[Opening THE INPUT section]

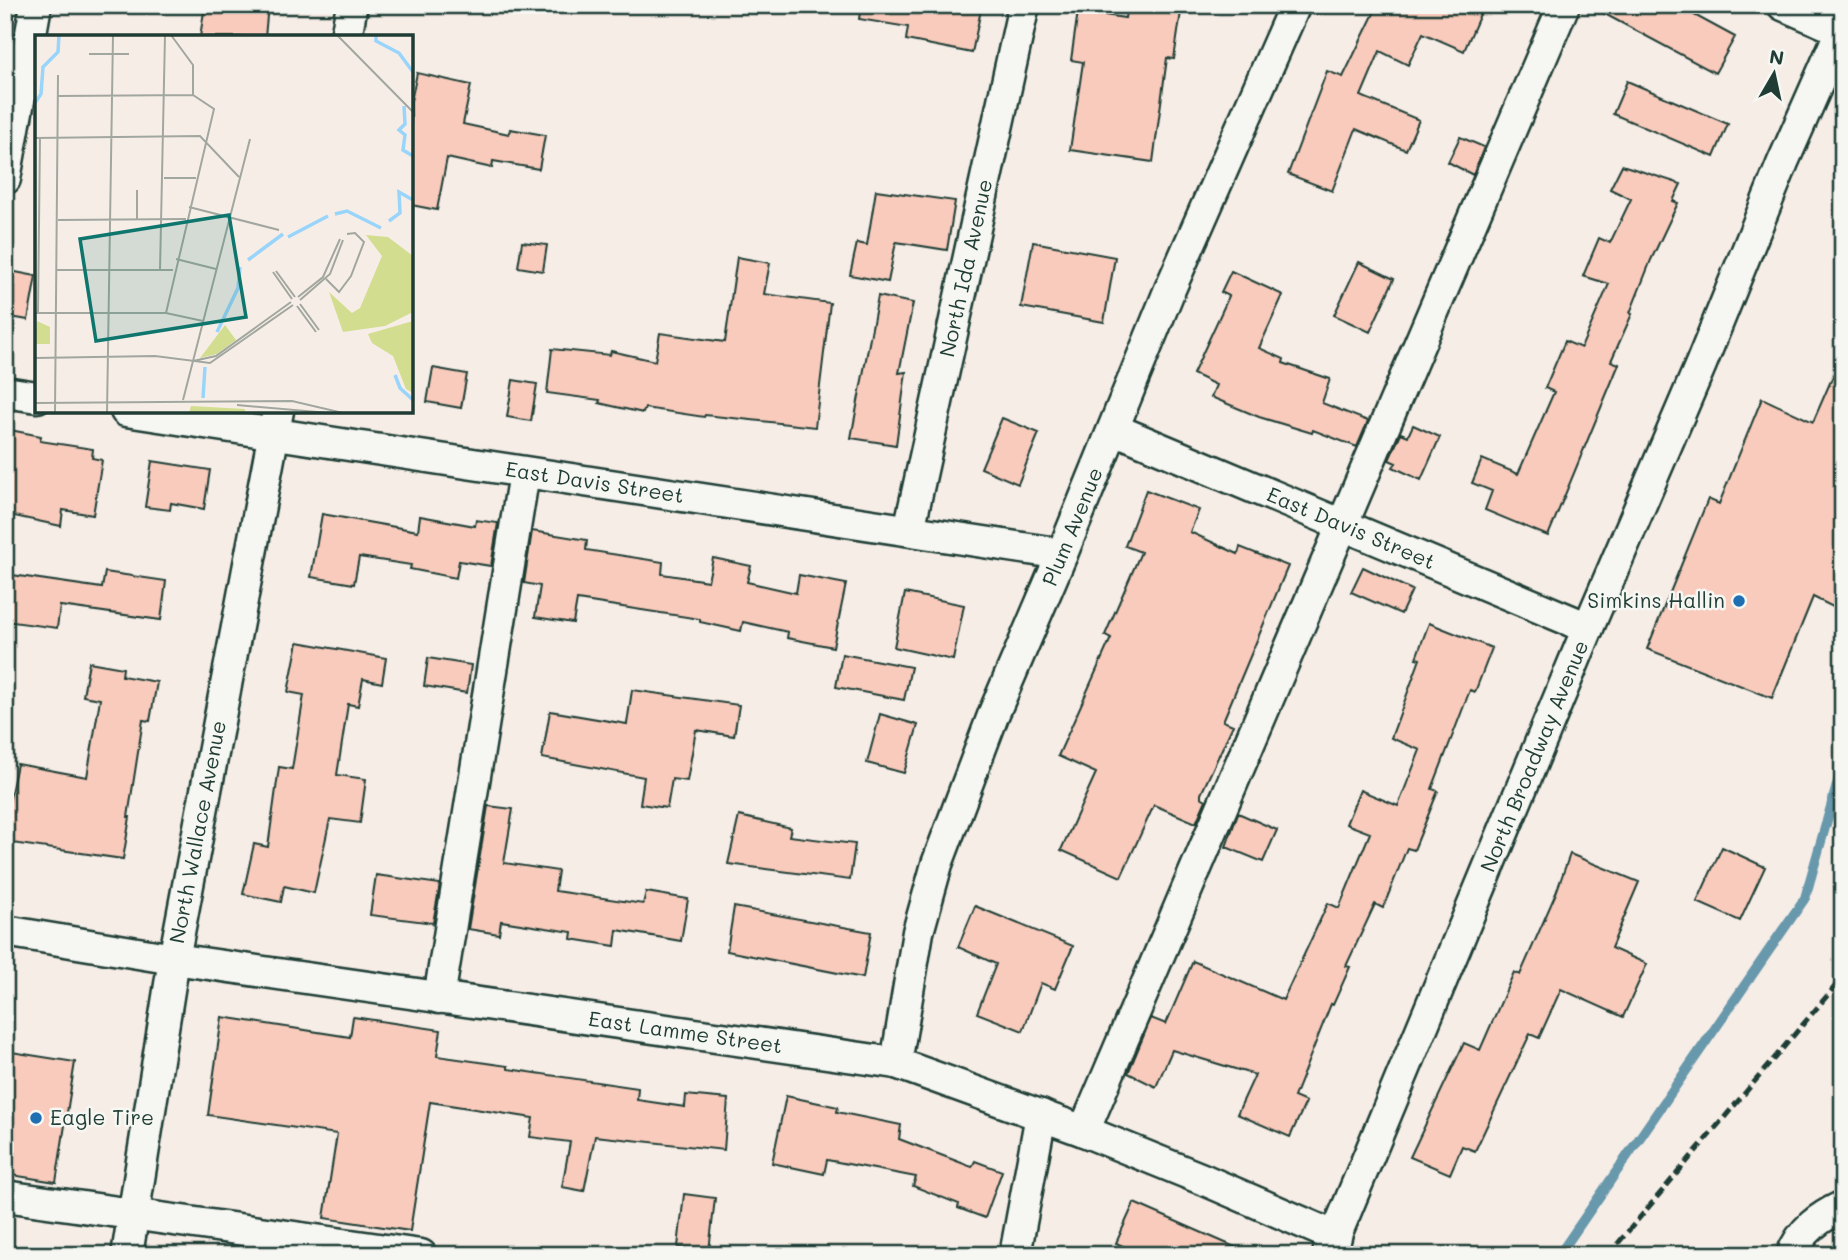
<svg xmlns="http://www.w3.org/2000/svg" width="1848" height="1260" font-family="Mali,sans-serif">
<style>
.lines{fill:none;stroke-linecap:round;stroke-linejoin:round}
.stream{stroke:#6898ab;stroke-width:10}
.building{fill:#f9cbbc;stroke:#1f3d34;stroke-width:2}
.minor-casing{stroke:#1f3d34;stroke-width:35}
.minor{stroke:#f6f6f2;stroke-width:30}
.rail{stroke:#1f3d34;stroke-width:5;stroke-dasharray:10 5;stroke-linecap:butt}
.poi-dot{fill:#1f6fb2;stroke:#f6f6f2;stroke-width:2.5}
.labels{text-anchor:middle;stroke-width:5;stroke-linejoin:round;paint-order:stroke}
.street-label{font-size:21px;fill:#1f3d34;stroke:#f6f6f2}
.poi-label{font-size:21px;fill:#1f3d34;stroke:#f6f6f2;text-anchor:end}
.inset-river{fill:none;stroke:#99d4fa;stroke-width:3.5}
.inset-road{fill:none;stroke:#a1a79f;stroke-width:2}
.view{fill:#0f766e;fill-opacity:0.15;stroke:#0f766e;stroke-width:3.5}
.inset-edge{fill:none;stroke:#1f3d34;stroke-width:3.5}
</style>
<rect width="100%" height="100%" fill="#f7ede7"/>
<filter id="ink" filterUnits="userSpaceOnUse"><feTurbulence type="fractalNoise" baseFrequency=".0143" numOctaves="2"/><feDisplacementMap in="SourceGraphic" scale="14" xChannelSelector="R" yChannelSelector="G"/><feConvolveMatrix kernelMatrix="1 2 1 2 8 2 1 2 1" color-interpolation-filters="sRGB"/></filter>
<g filter="url(#ink)">
<g class="lines">
<path class="stream" d="M1559 1255 1805 898 1843 764"/>
</g>
<path class="building" d="M205 5H268L265 37H200Z
M861 5H982L972 53 906 40 908 27 859 19Z
M1127 5H1182L1174 59 1167 58 1153 162 1070 150 1083 62 1071 60 1078 11 1125 18Z
M1378 5H1484L1464 51 1423 33 1408 65 1380 51 1361 96 1419 120 1406 150 1356 129 1332 191 1288 174 1327 71 1343 77Z
M1588 5H1676L1735 37 1715 73Z
M417 73 471 85 463 124 509 134 510 129 545 135 539 169 493 161 492 168 447 158 437 210 411 205V101Z
M1627 81 1728 124 1714 157 1613 114Z
M1460 137 1484 147 1473 175 1448 162Z
M1622 165 1681 184 1673 201 1678 203 1651 260 1630 313 1632 314 1611 361 1619 364 1548 536 1485 510 1492 491 1472 483 1482 459 1518 474 1554 392 1545 388 1565 341 1581 348 1609 284 1583 276 1599 238 1610 243 1631 199 1610 189Z
M876 190 955 201 947 250 896 242 888 282 850 275 857 243 867 245Z
M522 242 547 245 543 271 518 267Z
M1033 242 1115 257 1104 322 1021 307Z
M737 257 770 263 764 294 830 303 815 427 705 415 704 417 645 408 643 413 599 403 600 400 547 393 552 349 610 355 611 351 655 361 660 333 725 342Z
M1359 262 1394 279 1370 332 1334 315Z
M5 270 36 276 28 320 5 316Z
M1231 271 1283 295 1259 348 1284 359 1283 363 1330 379 1322 403 1368 421 1357 447 1313 430 1312 433 1259 417 1211 397 1216 385 1193 374 1229 296 1221 292Z
M878 296 913 303 899 373 906 372 896 445 851 438Z
M1843 353V612L1813 597 1772 698 1647 649 1708 499 1719 504 1762 398 1813 422Z
M433 368 467 374 461 408 427 402Z
M513 380 537 384 531 421 507 417Z
M1002 418 1039 433 1018 484 981 468Z
M1413 425 1440 437 1421 480 1393 467 1396 463 1389 460 1401 433 1408 436Z
M5 429 41 436 40 441 93 449 92 458 102 460 93 515 63 510 61 526 5 514Z
M152 461 210 470 204 509 171 503 170 510 145 507Z
M1146 490 1199 510 1190 532 1238 554 1240 547 1288 566 1223 721 1233 725 1201 794V797L1206 800 1196 823 1154 805 1121 877 1061 850 1096 773 1058 756 1111 638 1105 635 1141 552 1125 546Z
M322 514 418 531 420 516 475 526 476 520 498 523 491 566 459 561 456 578 410 569 411 565 359 557 354 584 311 577Z
M532 531 587 540 586 550 663 562 662 574 708 581 713 558 751 566 747 582 796 593 799 575 846 584 833 647 787 638 788 632 743 622 741 631 700 622V619L577 600 573 623 535 617 540 586 524 583Z
M1363 567 1412 590 1401 614 1351 592Z
M105 572 166 581 161 620 60 606 57 628 5 621V574L102 588Z
M905 593 964 605 953 660 894 647Z
M1429 623 1492 648 1475 692 1470 690 1432 789 1438 791 1414 850 1407 848 1383 908 1375 904 1346 966 1350 967 1333 1005 1331 1004 1294 1097 1306 1102 1290 1137 1237 1114 1255 1075 1172 1050 1156 1087 1128 1073 1151 1018 1166 1024 1193 961 1283 1000 1328 903 1339 908 1370 833 1346 824 1360 790 1398 806 1420 750 1391 738 1420 659 1416 658Z
M298 642 386 658 382 683 363 679 358 706 348 704 337 775 366 779 360 823 330 819 314 893 284 886 281 902 243 894 254 844 268 847 279 767 292 769 304 695 288 692Z
M842 654 911 667 904 700 836 687Z
M428 658 471 665 467 693 424 686Z
M89 662 123 668 122 676 157 682 150 721 143 720 128 817H130L123 859 5 842V803H9L17 764 87 777 100 699 83 696Z
M632 690 739 705 734 736 696 730 687 781 672 779 667 808 640 804 644 777 542 758 550 711 627 724Z
M880 714 918 725 904 773 867 763Z
M488 806 513 809 504 863 558 871 555 891 643 904 646 892 688 899 681 941 617 930 615 946 571 939 572 932 501 921 499 934 468 929Z
M1238 813 1277 830 1263 862 1226 847Z
M739 816 791 828 789 836 855 844 850 880 728 864Z
M1722 847 1765 867 1740 921 1697 902Z
M1570 854 1639 882 1611 948 1647 964 1623 1017 1561 989 1539 1038 1530 1034 1475 1151 1462 1146 1450 1174 1410 1157 1464 1043 1480 1050 1514 972 1520 975 1556 893Z
M376 875 440 884 433 923 370 915Z
M975 906 1073 946 1055 989 1041 983 1023 1031 977 1013 996 964 958 947Z
M734 907 871 932 863 978 727 951Z
M222 1017 350 1037 353 1017 441 1030 437 1056 508 1066V1069L638 1088 637 1100 685 1107 686 1095 728 1099 724 1150 595 1136 584 1191 562 1187 570 1142 530 1137 533 1118 430 1102 410 1231 324 1218 337 1134 208 1115Z
M5 1051 75 1062 56 1182 5 1174Z
M786 1096 838 1107 837 1112 901 1125 899 1139 972 1167 975 1161 1002 1171 985 1218 958 1208 959 1204 913 1186 916 1177 827 1160 824 1174 772 1163Z
M684 1194 715 1198 709 1251 678 1247Z
M1134 1203 1253 1255H1143L1116 1243Z"/>
<g class="lines">
<defs>
<g id="minor">
<path d="M1783 5 1843 31"/>
<path d="M346 37 352 5"/>
<path d="M5 179 36 5"/>
<path d="M5 392 37 397"/>
<path id="s1" d="M126 411 1062 554"/>
<path id="s2" d="M1114 429 1588 628"/>
<path id="s3" d="M909 530 1024 5"/>
<path id="s4" d="M5 931 174 959 896 1063 1084 1131 1207 1181 1336 1237"/>
<path d="M439 998 524 473"/>
<path id="s5" d="M896 1063 918 932 937 864 994 713 1062 554 1170 289 1295 5"/>
<path d="M1084 1131 1564 5"/>
<path d="M5 1196 421 1255"/>
<path id="s6" d="M1328 1254 1588 628 1701 364 1783 162 1843 26"/>
<path id="s7" d="M127 1255 174 959 278 411"/>
<path d="M1015 1255 1041 1115"/>
<path d="M1792 1255C1801 1230 1820 1217 1843 1206"/>
</g>
</defs>
<use href="#minor" class="minor-casing"/>
<use href="#minor" class="minor"/>
<path class="rail" d="M1608 1255 1843 977"/>
</g>
</g>
<g class="poi-dot">
<circle cx="1739" cy="601" r="7"/>
<circle cx="36" cy="1118" r="7"/>
</g>
<g class="labels">
<g class="street-label">
<text dy="7" stroke="none"><textPath href="#s3" startOffset="268">North Ida Avenue</textPath></text>
<text dy="7" stroke="none"><textPath href="#s1" startOffset="474">East Davis Street</textPath></text>
<text dy="7" stroke="none"><textPath href="#s5" startOffset="567">Plum Avenue</textPath></text>
<text dy="7" stroke="none"><textPath href="#s2" startOffset="257">East Davis Street</textPath></text>
<text dy="7" stroke="none"><textPath href="#s6" startOffset="539">North Broadway Avenue</textPath></text>
<text dy="7" stroke="none"><textPath href="#s7" startOffset="429">North Wallace Avenue</textPath></text>
<text dy="7" stroke="none"><textPath href="#s4" startOffset="688">East Lamme Street</textPath></text>
</g>
<g class="poi-label">
<text x="1725" y="608">Simkins Hallin</text>
<text x="50" y="1125" text-anchor="start">Eagle Tire</text>
</g>
</g>
<g transform="translate(35 35)">
<rect width="378" height="378" fill="#f7ede7"/>
<path d="M331 200 353 202 378 221V277L350 291 308 297 294 257 317 278 325 273 347 221ZM2 286 15 292V309H0ZM378 286V358L371 354 358 321 337 308 333 299ZM190 290 201 305 182 319 165 323ZM156 371 210 374V378H154Z" fill="#d2dd90"/>
<path class="inset-river" d="M341 0V6L364 18 378 37M0 68 6 59 8 32 23 17 24 0M369 71 370 89 364 95 370 100 368 115 378 121M300 179 312 176 346 193M354 186 365 178 364 157 378 165M253 202 293 181M213 225 248 199M182 297 203 253 205 232M360 340 365 353 378 365M168 363 170 332"/>
<path class="inset-road" d="M136 0 158 30V60M302 0 378 77M54 19H94M23 61 158 60M0 103 165 101 204 142M129 143H161M154 172 244 195M102 184V155M23 185 151 184M141 224 181 234M22 235H138M125 235 130 0M241 236 260 262M238 237 257 264M291 244 304 257 316 241 329 207 320 198 312 199M263 262 288 242 305 204M265 265 295 239 308 205M265 269 284 295M262 271 281 297M0 278H131L168 286M3 278 5 102M131 278 179 74 158 60M0 323 120 321 175 328 258 270M158 326 181 321 256 267M148 365 215 104M0 368 257 366 308 378M202 370 294 378M20 378 23 40M72 378 78 0"/>
<path class="view" d="M194 180 211 282 61 306 45 204Z"/>
<rect width="378" height="378" class="inset-edge"/>
</g>
<rect width="1848" height="1260" fill="none" stroke="#f6f6f2" stroke-width="28"/>
<rect x="14" y="14" width="1820" height="1232" fill="none" stroke="#1f3d34" stroke-width="2.5" filter="url(#ink)"/>
<g transform="translate(1774 74) rotate(9)" stroke="#f6f6f2" stroke-width="5" paint-order="stroke">
<path d="M0-5L12 26L0 18L-12 26Z" fill="#1f3d34"/>
<text y="-10" font-size="19" font-weight="bold" text-anchor="middle" fill="#1f3d34">N</text>
</g>
</svg>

[Closing THE INPUT section]

■ **WORK INSTRUCTION**
Filter the entries above and return only the lines holding "anchor".

■ **ANSWER FOR THE TASK**
.labels{text-anchor:middle;stroke-width:5;stroke-linejoin:round;paint-order:stroke}
.poi-label{font-size:21px;fill:#1f3d34;stroke:#f6f6f2;text-anchor:end}
<text x="50" y="1125" text-anchor="start">Eagle Tire</text>
<text y="-10" font-size="19" font-weight="bold" text-anchor="middle" fill="#1f3d34">N</text>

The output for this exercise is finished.